Consigne
Indiquez si chacune des affirmations suivantes concorde avec le texte sur les chauffeurs Uber. Répondez par oui ou par non, puis citez mot pour mot les termes du texte qui tranchent.
(a) La majorité des chauffeurs Uber entrent dans le métier pour échapper au chômage.
(b) La commission prélevée par la plateforme sur chaque course passe de 20 à 25 %.
(c) Les tarifs des courses augmentent de 20 %.

Texte fourni
"""

Trouver un meilleur travail

Si certains chauffeurs Uber entrent dans le métier dans le but d’échapper au chômage, ce n’est pas le cas de la majorité d’entre eux. Peu ou pas diplômés et issus des catégories populaires immigrées, beaucoup voient le métier comme un moyen d’améliorer leur condition. Il représente une alternative aux emplois salariés non qualifiés dans lesquels ils sont cantonnés. Ayant multiplié les emplois précaires non qualifiés (dans la manutention, la logistique, le bâtiment et la restauration notamment), parfois non déclarés, alternant parfois avec de courtes périodes de chômage, ils ont en effet expérimenté des conditions de travail pénibles caractérisées par des tâches physiques, des risques d’accidents, une absence d’autonomie, des horaires extensibles et atypiques, une soumission à la hiérarchie, associées à de faibles rémunérations.

La position spécifique que ces hommes racisés occupent dans le système d’emploi[6] explique l’attrait des promesses d’indépendance et de rémunérations élevées de la plateforme. Entrés dans le métier pour échapper à l’assignation sociale et raciale à des emplois salariés précaires peu ou pas qualifiés, ils y voient une occasion d’améliorer leur condition, voire une opportunité d’ascension sociale par la voie économique[7]. Contrairement aux salariés qui dépendent de leur hiérarchie pour faire des heures supplémentaires, les travailleurs indépendants ont en effet la liberté de travailler plus pour gagner plus. En dépit d’une faible rémunération horaire, les chauffeurs Uber se disent prêts à effectuer des durées de travail extensibles si cela leur permet d’accroitre leur niveau de rémunération. Ils apprécient en outre tout particulièrement le fait d’échapper à la surveillance de la hiérarchie. En devenant chauffeurs Uber, il s’agit donc moins pour eux de trouver un travail que de trouver un meilleur travail. Leurs aspirations seront rapidement déçues.

Une dégradation de la condition de chauffeur Uber

Une fois que la plateforme dispose de suffisamment de chauffeurs, les conditions favorables offertes aux chauffeurs au moment de son implantation sont remises en cause. Les primes sont ainsi supprimées, les tarifs des courses sont diminués de 20 %, la commission prélevée par la plateforme sur chaque course passe de 20 à 25 %. Les chauffeurs Uber connaissent alors une chute de leurs rémunérations. Ils se voient contraints de travailler plus pour gagner autant.

"""

Entrées de données enregistrées
"""

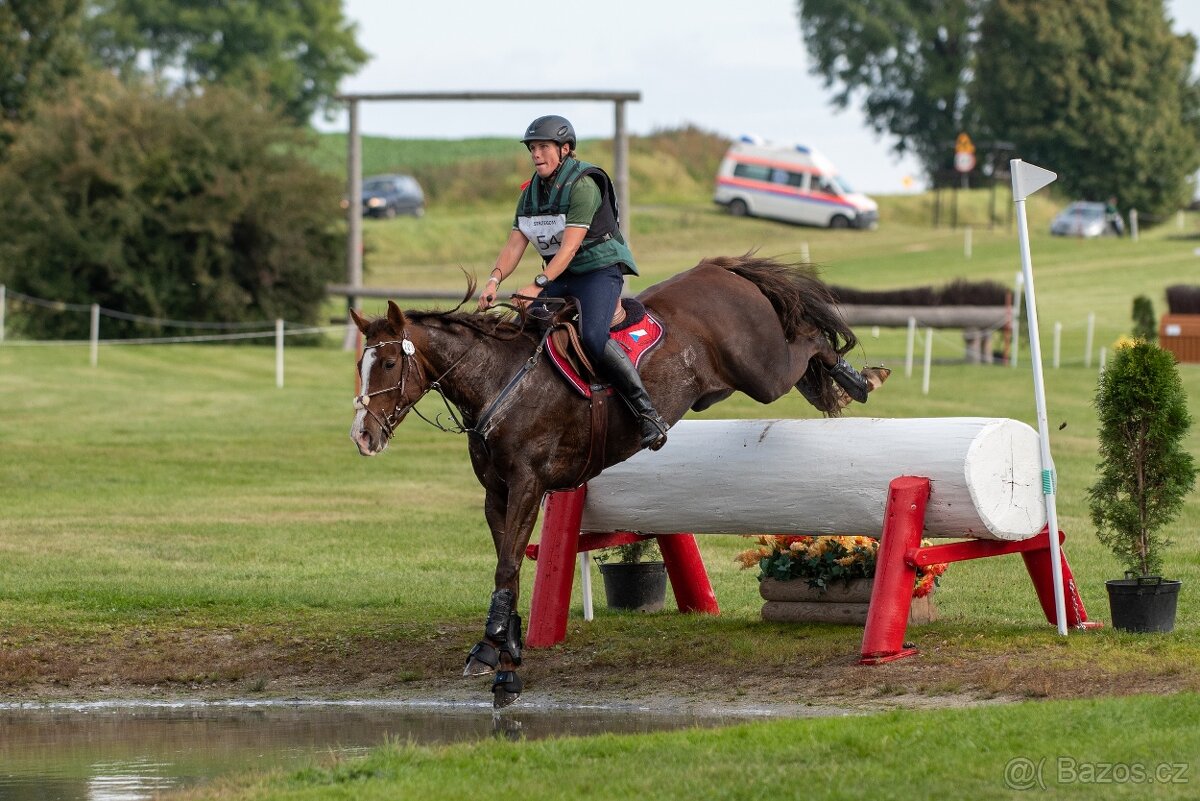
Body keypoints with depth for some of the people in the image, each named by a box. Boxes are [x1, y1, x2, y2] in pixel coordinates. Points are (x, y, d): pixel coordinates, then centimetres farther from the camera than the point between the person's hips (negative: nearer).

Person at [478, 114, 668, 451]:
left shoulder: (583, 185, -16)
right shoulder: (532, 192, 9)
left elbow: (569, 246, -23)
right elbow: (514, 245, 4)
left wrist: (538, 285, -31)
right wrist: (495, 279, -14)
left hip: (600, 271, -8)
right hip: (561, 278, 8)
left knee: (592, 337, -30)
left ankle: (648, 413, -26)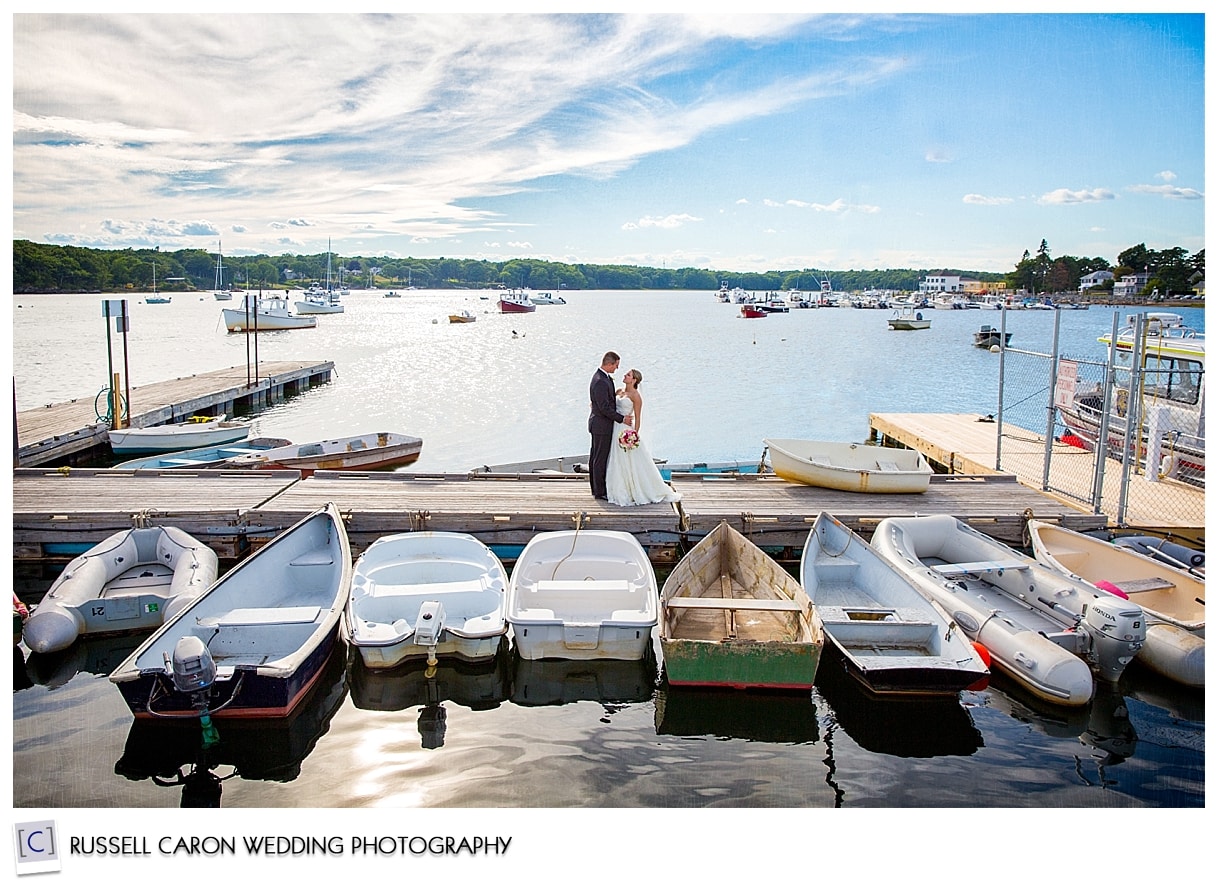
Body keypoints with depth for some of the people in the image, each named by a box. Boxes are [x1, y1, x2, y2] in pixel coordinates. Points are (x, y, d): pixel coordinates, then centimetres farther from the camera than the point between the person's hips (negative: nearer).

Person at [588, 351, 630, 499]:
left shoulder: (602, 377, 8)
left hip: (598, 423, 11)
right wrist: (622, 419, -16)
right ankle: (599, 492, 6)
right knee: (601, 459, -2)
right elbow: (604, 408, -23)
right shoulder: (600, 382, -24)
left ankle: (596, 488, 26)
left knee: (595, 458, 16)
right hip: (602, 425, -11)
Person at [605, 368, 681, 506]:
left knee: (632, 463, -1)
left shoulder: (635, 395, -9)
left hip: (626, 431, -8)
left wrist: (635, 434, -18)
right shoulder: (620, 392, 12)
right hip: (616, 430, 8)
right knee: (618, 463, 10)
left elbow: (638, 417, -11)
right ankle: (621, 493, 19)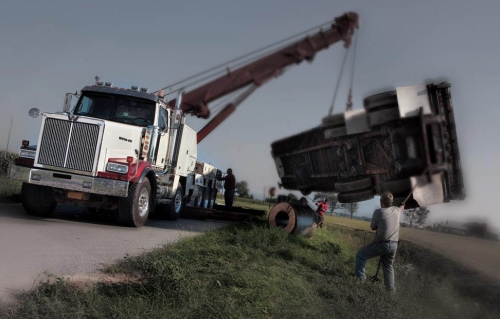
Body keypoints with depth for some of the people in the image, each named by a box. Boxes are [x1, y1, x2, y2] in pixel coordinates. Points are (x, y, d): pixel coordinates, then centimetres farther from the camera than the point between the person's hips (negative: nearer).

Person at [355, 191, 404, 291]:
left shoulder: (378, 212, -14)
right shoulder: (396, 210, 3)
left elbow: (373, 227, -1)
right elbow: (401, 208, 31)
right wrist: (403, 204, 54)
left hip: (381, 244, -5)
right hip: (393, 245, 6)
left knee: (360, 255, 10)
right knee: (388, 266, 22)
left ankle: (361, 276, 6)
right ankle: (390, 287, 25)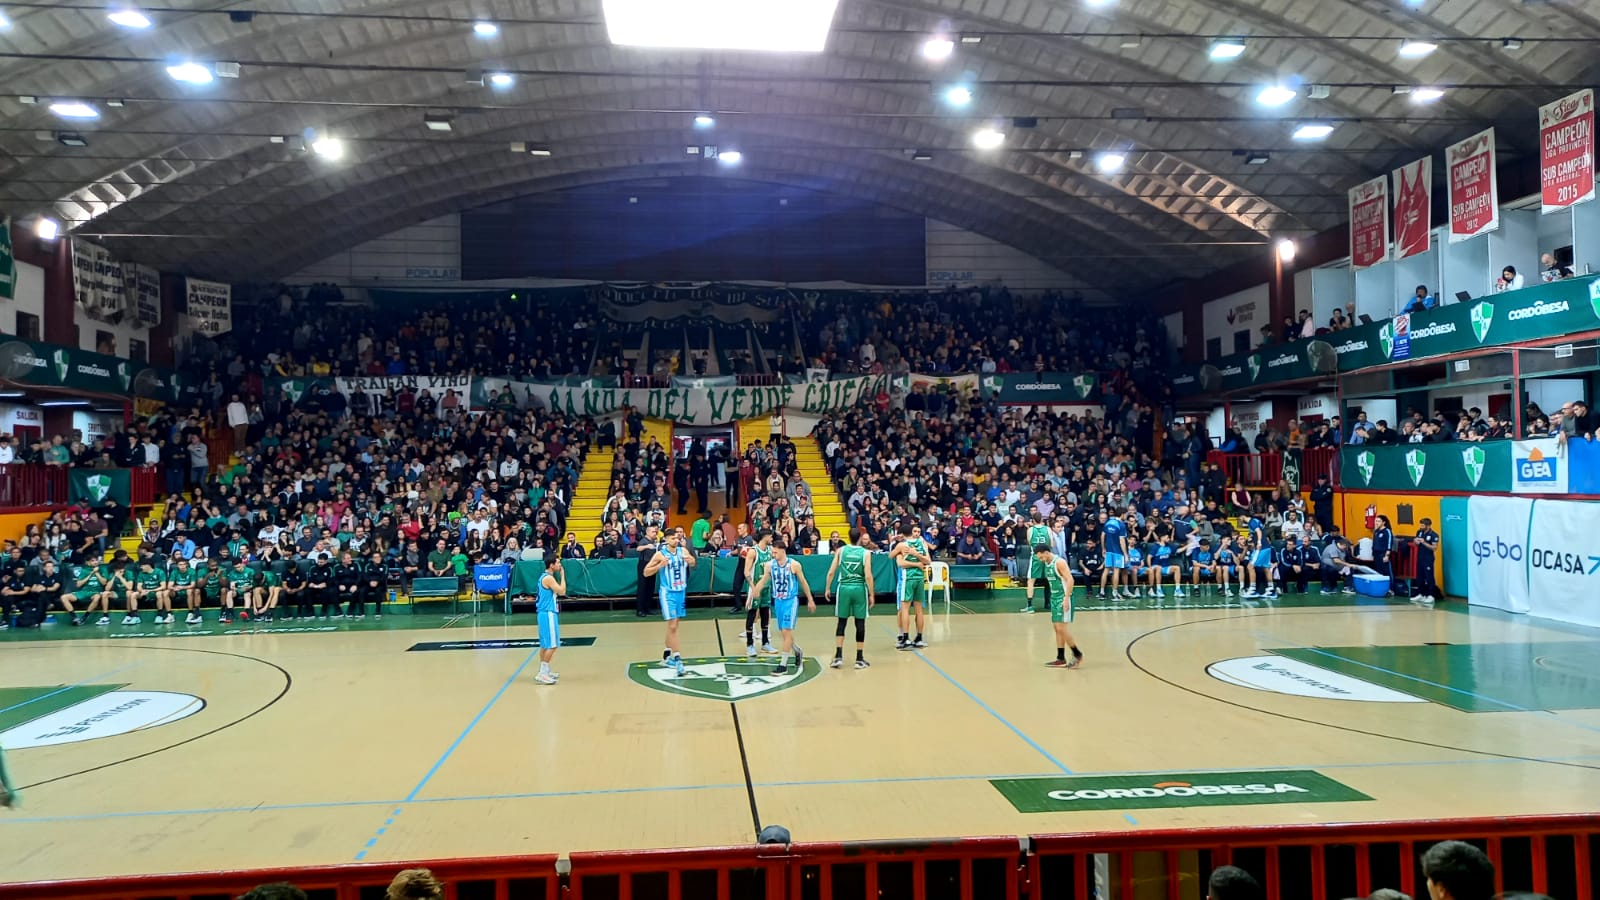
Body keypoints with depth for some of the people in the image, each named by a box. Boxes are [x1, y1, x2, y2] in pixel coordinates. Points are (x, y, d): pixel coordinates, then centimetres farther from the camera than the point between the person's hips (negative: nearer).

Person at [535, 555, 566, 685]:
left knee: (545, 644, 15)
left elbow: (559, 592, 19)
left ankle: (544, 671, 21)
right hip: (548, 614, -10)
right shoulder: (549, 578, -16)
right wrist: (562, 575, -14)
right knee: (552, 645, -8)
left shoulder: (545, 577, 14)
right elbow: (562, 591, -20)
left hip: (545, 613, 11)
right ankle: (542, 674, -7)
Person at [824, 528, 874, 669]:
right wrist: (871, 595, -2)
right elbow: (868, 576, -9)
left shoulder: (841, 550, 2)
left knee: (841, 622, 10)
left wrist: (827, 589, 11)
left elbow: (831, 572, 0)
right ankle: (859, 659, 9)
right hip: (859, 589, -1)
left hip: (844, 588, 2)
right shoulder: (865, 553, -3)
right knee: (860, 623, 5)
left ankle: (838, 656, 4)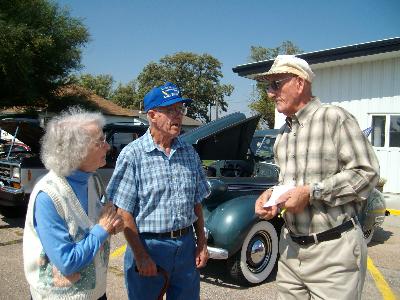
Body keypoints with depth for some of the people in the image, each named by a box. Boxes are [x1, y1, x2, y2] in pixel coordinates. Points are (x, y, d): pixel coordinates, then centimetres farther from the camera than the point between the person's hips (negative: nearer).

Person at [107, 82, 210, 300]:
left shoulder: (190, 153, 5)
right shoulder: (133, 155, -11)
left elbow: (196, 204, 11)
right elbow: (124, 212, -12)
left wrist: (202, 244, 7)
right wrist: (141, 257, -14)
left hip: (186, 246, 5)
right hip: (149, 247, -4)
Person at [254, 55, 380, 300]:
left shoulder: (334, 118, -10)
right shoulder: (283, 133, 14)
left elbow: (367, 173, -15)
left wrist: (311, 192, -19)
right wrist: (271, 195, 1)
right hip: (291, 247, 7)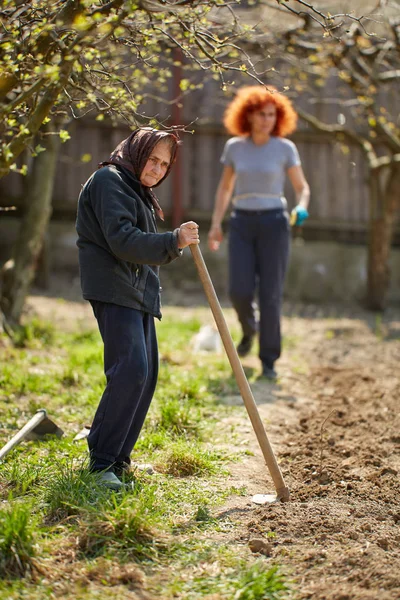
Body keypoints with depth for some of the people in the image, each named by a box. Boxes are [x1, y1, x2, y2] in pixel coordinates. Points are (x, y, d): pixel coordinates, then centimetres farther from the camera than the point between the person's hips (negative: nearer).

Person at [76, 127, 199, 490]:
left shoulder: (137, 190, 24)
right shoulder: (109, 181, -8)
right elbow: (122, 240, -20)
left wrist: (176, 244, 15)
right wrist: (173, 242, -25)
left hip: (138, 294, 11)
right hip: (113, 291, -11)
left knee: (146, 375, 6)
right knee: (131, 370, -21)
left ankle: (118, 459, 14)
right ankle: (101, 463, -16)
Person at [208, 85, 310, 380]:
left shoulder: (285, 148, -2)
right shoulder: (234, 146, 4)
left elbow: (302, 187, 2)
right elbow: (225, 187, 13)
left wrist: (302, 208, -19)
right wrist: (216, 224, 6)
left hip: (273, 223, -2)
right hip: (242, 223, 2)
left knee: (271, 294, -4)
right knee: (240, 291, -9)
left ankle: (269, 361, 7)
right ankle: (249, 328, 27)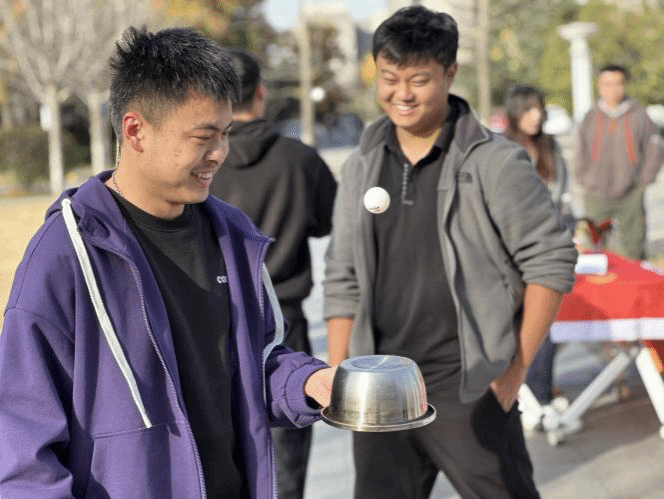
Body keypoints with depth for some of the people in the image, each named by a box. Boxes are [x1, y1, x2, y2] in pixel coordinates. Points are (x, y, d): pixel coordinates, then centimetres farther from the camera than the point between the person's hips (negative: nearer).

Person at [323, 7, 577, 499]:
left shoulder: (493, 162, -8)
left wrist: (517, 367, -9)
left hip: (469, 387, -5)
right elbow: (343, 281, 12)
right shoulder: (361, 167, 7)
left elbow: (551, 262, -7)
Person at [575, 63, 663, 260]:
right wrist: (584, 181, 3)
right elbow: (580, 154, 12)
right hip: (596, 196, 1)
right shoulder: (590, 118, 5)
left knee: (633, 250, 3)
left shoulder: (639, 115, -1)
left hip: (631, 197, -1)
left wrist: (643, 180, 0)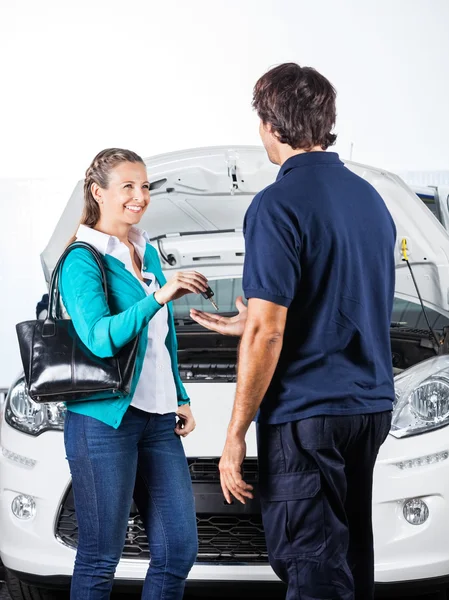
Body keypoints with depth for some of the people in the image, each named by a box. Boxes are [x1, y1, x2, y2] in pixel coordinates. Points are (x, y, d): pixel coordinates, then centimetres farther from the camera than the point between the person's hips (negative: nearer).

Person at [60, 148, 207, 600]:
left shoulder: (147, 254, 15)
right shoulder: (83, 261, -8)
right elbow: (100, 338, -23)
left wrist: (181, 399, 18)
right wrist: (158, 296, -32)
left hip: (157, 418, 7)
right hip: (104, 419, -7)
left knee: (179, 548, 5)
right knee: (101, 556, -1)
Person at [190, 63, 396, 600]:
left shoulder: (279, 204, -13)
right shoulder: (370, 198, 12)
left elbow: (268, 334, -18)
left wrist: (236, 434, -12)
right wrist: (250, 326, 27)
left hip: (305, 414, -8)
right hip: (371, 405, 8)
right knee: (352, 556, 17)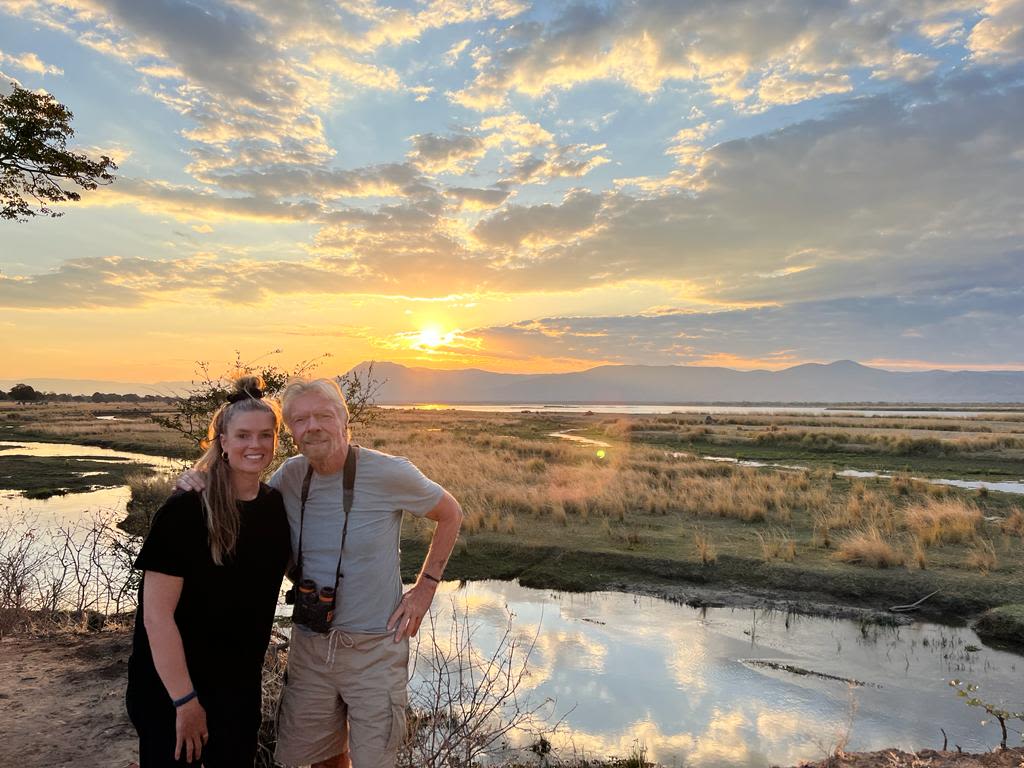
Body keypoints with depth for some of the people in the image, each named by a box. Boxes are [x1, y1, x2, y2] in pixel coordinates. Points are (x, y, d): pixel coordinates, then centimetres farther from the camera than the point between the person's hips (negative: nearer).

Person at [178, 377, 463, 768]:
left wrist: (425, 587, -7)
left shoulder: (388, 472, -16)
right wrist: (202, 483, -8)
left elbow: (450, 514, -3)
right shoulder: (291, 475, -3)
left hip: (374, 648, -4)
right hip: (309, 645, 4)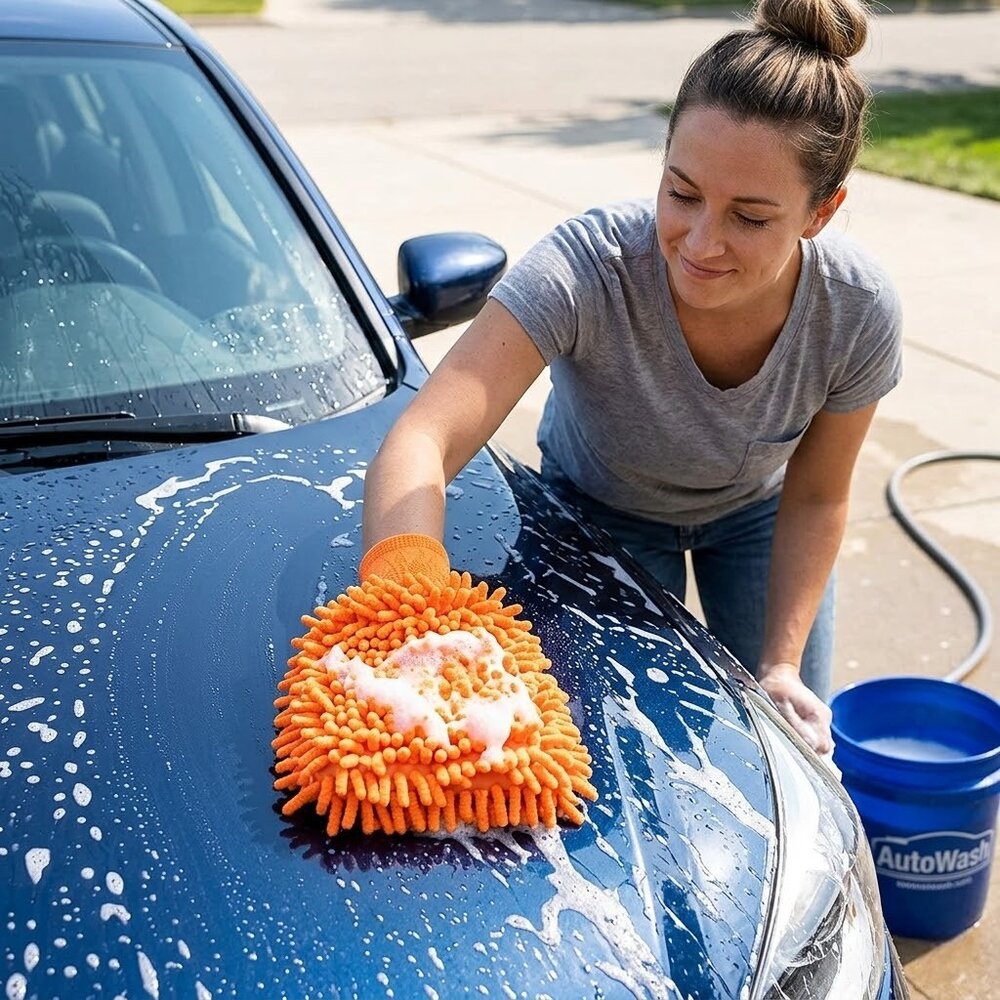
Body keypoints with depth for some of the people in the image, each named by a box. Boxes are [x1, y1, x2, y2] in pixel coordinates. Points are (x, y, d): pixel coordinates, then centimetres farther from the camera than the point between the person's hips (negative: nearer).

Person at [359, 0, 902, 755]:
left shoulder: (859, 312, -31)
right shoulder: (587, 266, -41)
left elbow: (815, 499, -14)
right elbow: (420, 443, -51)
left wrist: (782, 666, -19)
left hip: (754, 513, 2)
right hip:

"""

Corrigé
(a) Non : « ce n’est pas le cas de la majorité d’entre eux ».
(b) Oui : « la commission prélevée par la plateforme sur chaque course passe de 20 à 25 % ».
(c) Non : « les tarifs des courses sont diminués de 20 % ».